- [PROBLEM DESCRIPTION] Copy every line of the records below where the word "Ready" occurs.

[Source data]
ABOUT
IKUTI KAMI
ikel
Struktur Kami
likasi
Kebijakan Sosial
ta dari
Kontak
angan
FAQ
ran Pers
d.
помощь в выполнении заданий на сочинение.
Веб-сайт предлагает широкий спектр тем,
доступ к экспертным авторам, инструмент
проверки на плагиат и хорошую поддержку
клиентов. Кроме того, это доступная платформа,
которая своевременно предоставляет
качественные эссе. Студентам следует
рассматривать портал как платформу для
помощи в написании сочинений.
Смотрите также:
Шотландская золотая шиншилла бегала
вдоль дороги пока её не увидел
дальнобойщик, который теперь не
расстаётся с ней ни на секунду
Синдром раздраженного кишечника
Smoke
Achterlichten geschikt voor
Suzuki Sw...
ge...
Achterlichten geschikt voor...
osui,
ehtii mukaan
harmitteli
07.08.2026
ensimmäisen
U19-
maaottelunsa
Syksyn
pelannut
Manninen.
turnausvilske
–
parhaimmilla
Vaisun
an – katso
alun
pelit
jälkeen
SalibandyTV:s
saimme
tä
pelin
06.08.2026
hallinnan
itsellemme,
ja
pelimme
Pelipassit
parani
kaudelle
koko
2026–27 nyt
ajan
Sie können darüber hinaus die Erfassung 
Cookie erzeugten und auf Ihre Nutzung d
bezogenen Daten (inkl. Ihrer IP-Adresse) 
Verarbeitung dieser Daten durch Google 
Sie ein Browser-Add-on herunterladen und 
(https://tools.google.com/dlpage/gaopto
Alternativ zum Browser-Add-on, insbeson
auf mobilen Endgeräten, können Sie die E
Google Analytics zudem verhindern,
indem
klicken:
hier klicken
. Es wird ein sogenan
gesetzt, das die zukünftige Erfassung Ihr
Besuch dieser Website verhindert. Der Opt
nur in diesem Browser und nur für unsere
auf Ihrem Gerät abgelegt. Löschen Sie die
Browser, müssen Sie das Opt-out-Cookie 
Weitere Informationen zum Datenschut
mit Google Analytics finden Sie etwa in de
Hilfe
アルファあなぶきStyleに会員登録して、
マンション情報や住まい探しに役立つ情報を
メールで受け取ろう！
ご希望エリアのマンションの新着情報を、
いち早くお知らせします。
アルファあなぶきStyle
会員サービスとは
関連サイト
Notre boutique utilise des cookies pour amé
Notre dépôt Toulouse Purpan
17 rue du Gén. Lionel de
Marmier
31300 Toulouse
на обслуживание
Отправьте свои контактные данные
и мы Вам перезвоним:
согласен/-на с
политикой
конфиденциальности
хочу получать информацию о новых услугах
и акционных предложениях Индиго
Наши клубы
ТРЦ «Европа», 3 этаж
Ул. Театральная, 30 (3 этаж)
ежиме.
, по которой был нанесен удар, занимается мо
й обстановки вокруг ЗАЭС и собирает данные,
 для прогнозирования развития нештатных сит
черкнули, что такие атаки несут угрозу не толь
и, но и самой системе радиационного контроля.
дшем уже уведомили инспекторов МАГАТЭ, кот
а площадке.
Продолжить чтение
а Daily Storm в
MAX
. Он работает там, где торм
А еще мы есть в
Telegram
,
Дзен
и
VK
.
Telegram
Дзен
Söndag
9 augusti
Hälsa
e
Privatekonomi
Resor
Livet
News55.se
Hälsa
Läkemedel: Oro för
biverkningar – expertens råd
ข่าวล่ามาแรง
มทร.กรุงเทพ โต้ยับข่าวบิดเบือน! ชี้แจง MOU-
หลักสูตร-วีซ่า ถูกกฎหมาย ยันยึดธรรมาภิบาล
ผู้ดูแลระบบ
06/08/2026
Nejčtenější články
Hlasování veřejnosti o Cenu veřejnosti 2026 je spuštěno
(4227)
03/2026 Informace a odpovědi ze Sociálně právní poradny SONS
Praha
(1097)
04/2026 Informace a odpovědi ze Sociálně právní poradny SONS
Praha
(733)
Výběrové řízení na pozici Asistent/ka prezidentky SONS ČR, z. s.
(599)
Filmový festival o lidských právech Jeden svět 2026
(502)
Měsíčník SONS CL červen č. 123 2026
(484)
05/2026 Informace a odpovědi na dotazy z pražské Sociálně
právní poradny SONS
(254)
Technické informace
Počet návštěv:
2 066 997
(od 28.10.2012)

* * *

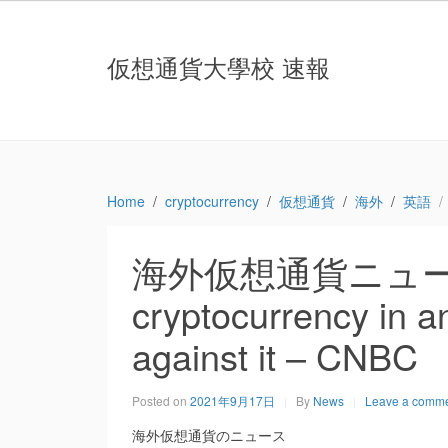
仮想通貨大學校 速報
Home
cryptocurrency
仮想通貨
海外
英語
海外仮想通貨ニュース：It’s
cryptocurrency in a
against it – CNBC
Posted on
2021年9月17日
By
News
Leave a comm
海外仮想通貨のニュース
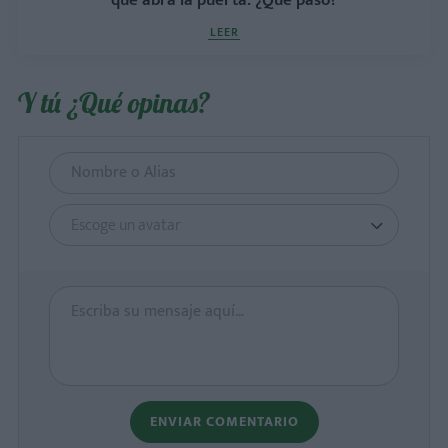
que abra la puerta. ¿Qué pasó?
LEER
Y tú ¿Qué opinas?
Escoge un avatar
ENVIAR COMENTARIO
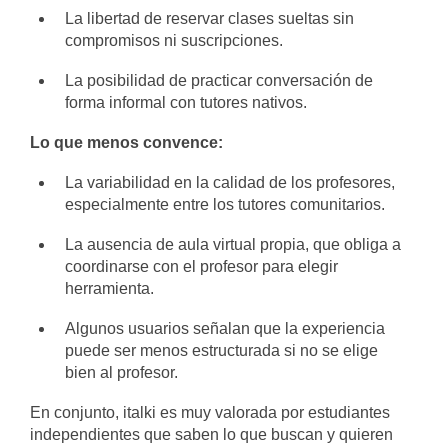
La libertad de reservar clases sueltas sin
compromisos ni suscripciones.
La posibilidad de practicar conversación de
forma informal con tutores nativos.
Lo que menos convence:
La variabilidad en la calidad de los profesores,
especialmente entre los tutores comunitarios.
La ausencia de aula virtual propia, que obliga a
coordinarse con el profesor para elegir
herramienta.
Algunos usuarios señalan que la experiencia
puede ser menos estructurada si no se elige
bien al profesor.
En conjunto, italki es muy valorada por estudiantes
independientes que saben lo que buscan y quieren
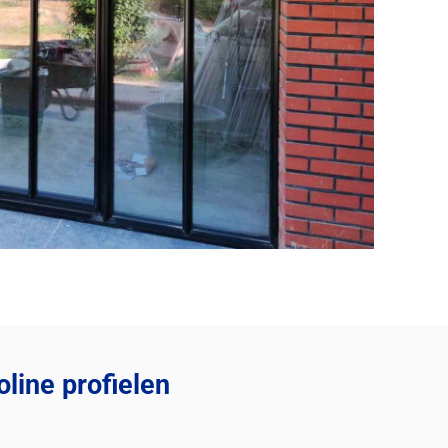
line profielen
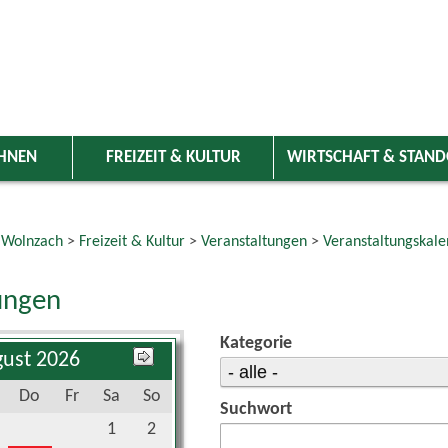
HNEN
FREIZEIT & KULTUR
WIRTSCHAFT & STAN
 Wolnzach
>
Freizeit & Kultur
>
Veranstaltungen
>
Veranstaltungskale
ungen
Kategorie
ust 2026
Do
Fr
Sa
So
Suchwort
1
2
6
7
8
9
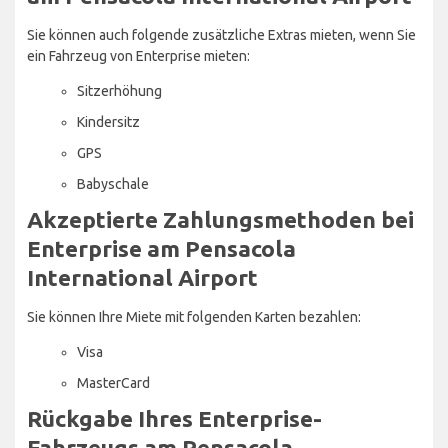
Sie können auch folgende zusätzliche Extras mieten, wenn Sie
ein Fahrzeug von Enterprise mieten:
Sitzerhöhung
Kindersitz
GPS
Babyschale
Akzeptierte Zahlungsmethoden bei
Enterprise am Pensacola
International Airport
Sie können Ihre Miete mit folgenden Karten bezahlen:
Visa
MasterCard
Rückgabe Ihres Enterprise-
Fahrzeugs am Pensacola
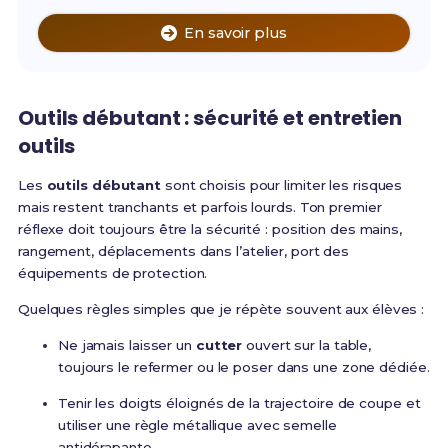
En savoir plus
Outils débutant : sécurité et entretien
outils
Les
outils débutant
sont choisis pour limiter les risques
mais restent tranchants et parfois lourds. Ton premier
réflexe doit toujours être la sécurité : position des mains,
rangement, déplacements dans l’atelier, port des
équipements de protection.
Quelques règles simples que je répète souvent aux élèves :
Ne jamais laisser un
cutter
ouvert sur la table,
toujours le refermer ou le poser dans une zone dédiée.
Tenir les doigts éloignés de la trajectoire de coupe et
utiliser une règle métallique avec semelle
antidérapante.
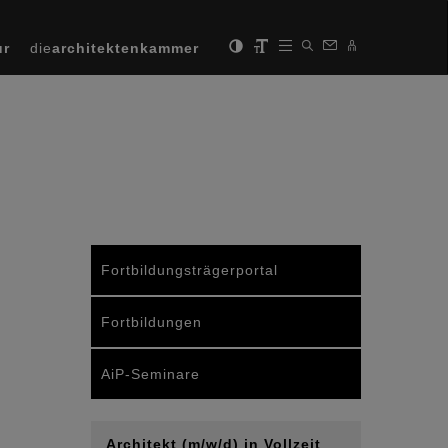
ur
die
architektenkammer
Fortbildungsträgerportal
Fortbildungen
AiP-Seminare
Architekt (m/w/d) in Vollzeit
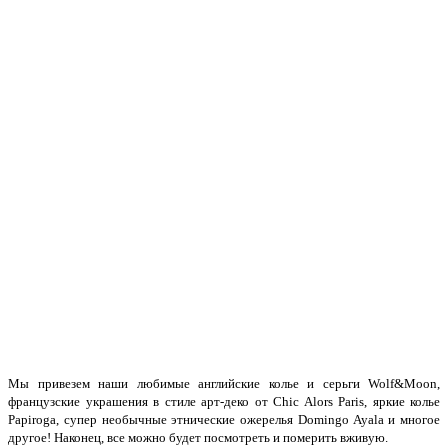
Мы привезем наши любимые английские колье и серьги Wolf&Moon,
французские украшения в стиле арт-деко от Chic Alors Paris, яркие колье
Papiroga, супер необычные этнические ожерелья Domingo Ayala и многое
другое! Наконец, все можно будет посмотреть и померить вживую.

--

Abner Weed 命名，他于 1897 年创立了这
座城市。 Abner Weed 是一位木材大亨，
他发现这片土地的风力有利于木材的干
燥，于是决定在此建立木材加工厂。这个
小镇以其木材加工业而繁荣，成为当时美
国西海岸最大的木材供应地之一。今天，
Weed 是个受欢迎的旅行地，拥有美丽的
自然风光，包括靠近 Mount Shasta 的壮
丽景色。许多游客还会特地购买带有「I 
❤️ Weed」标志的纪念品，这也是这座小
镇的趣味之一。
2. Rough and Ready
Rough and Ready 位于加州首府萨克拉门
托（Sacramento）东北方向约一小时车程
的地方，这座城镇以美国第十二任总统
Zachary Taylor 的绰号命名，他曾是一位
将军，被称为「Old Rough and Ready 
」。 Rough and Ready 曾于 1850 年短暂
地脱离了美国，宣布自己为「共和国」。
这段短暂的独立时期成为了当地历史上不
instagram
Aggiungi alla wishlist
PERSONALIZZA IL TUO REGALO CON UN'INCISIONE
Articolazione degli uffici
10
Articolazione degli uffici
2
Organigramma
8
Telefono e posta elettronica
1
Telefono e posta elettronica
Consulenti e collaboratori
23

- [RESULT OF THIS TASK]
2. Rough and Ready
Rough and Ready 位于加州首府萨克拉门
将军，被称为「Old Rough and Ready 
」。 Rough and Ready 曾于 1850 年短暂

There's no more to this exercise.